Your own teacher
 
Sudhindra Mokhasi, 
Bangalore-based author and entrepreneur, wonders if a formal education is imperative to excel in the field of arts
 
Any way you look at it, a list comprising Chetan Bhagat, Russel Crowe, JK Rowling, John Grisham, Robin Cook, James Cameron and Quentin Tarantino includes successful and creative people of our times. Add some legends to the list - Srinivasa Ramanujam, Kishore Kumar, Leonardo Da Vinci, Arthur Conan Doyle, Gustav Eiffel and Arthur C Clarke, and you have an overwhelming list of creative minds. 
 
Their aggregated educational qualifications are interesting: an engineer and management graduate, two doctors of medicine, a lawyer, a French language major, a signal technician in the armed forces, a structural engineer, and most others either high school dropouts or without a formal 'certificate' education. 
 
All these personalities share a significant characteristic ? autodidacts ? people who were mostly self-taught and did not receive formal 'certificate' education for the art form in which they excelled. 
 
Is it provocative to postulate that greatness in artistic endeavour is possible without formal education in the same skill?

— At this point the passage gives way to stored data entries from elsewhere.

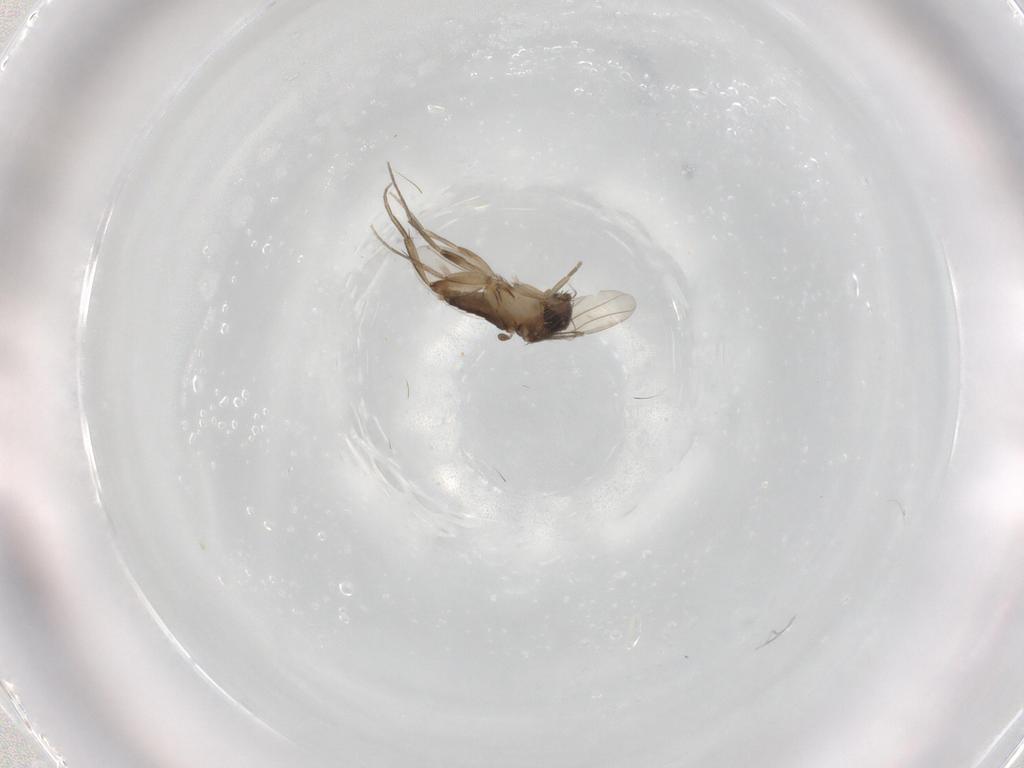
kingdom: Animalia
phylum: Arthropoda
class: Insecta
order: Diptera
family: Phoridae
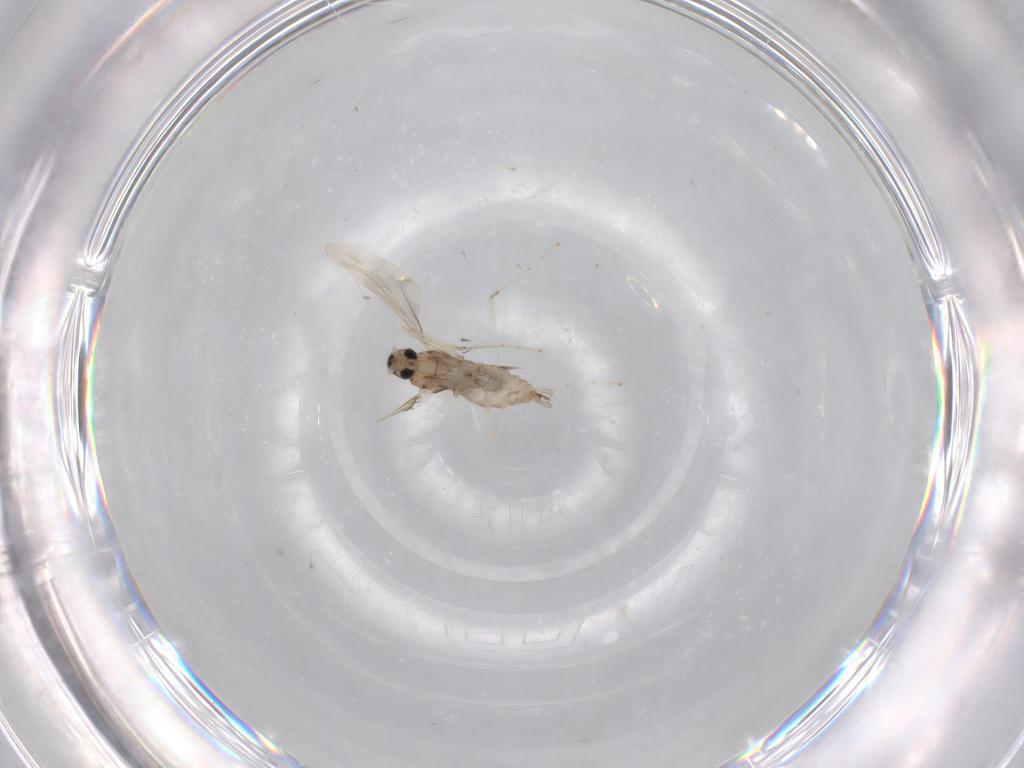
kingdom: Animalia
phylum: Arthropoda
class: Insecta
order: Diptera
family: Cecidomyiidae
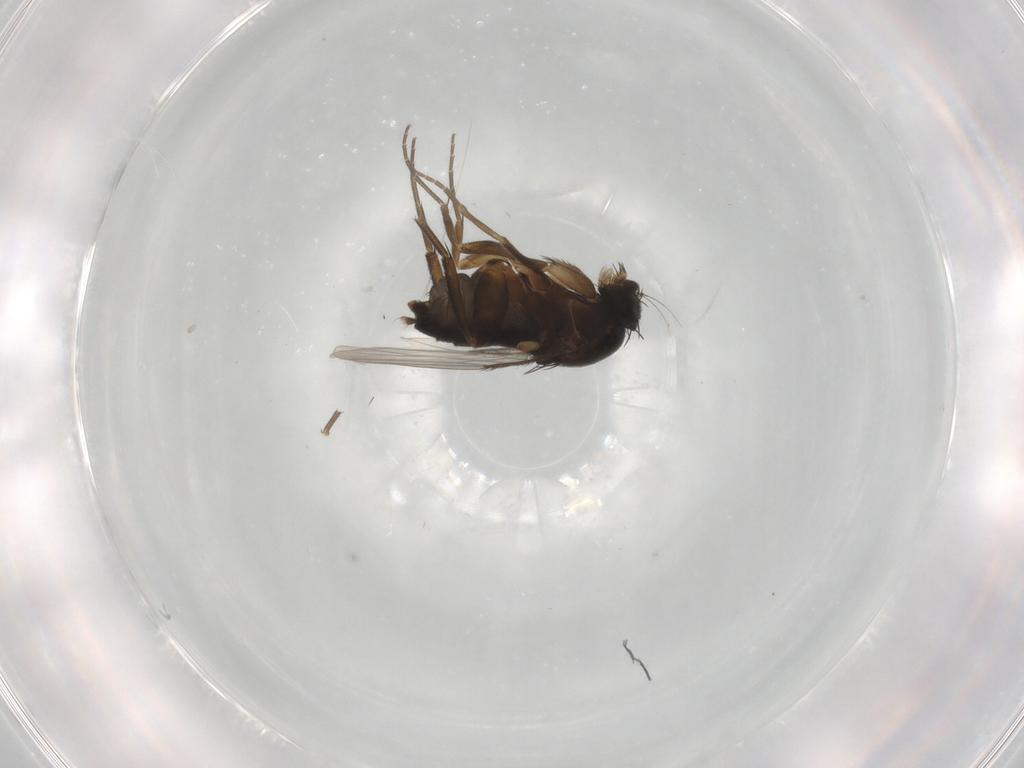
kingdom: Animalia
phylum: Arthropoda
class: Insecta
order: Diptera
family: Phoridae
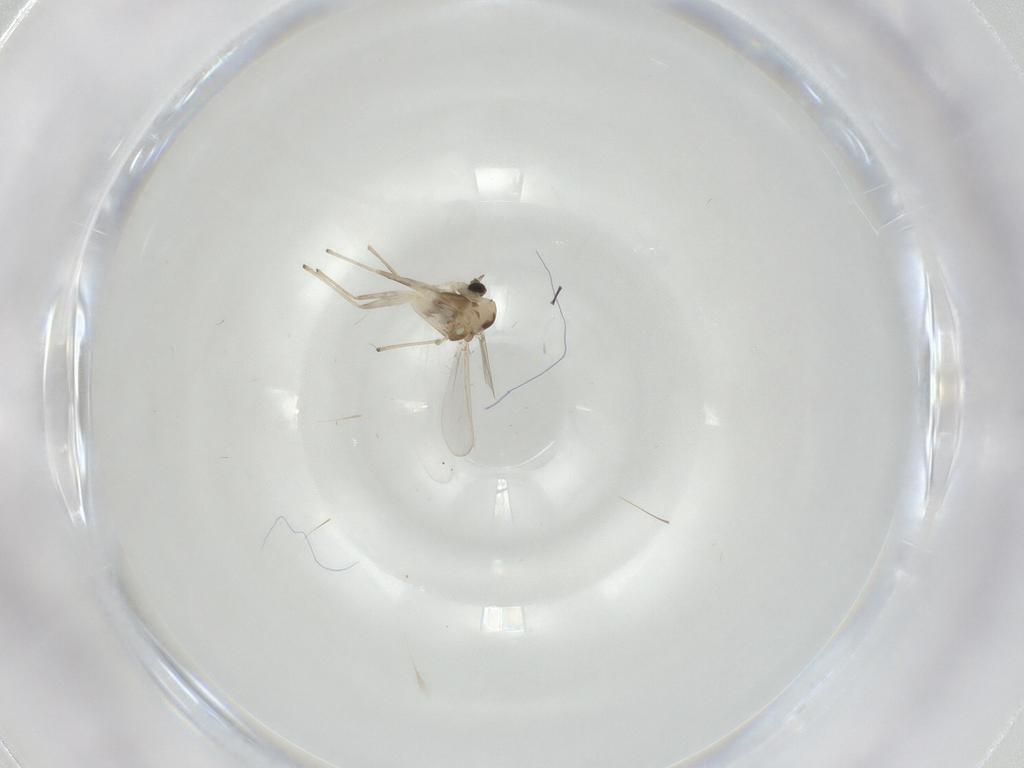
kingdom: Animalia
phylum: Arthropoda
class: Insecta
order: Diptera
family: Chironomidae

While everyone in the list pursued their calling when they found it, for me, the key is the path they chose to get there. The first category comprises people who did not attempt formal education at all, but got into the art form of their interest, soaked in the multifarious experience while waiting for the right opportunity. 
 
Artists in the second category first took up conventional education due to societal / family pressure or simply because their artistic calling was nebulous. Chetan Bhagat, J K Rowling, John Grisham, Robin Cook, Arthur Conan Doyle, Karl Marx, Gustav Eiffel and Arthur C Clarke trod this path. Interestingly, some of them adapted their formal education knowledge to further their artistic pursuit ? Robin Cook with medical knowledge, John Grisham with legal experience. Perhaps, it may also have been easier for them to take the artistic leap of faith because of the perception of security their conventional education offered them. 
 
This pursuit of artistic happiness continues. You will find a fair sprinkling of graphic and web designers attempting to make it into this profession on the back of their natural sense of aesthetic and proficiency in use of computer art tools alone. I have worked with two self-taught graphic artists who were intuitively brilliant and whose absence of formal training helps them create refreshingly different designs. 
 
There is a plethora of new writers in India: Author Amish's journey from a management graduate to banker to a full-time author is well-known, Dipen Ambalia quit his corporate job to write-full time and he is already three books old. 
Finally, while the choice of the path is an individual call, it is useful to know the road taken by the others before us.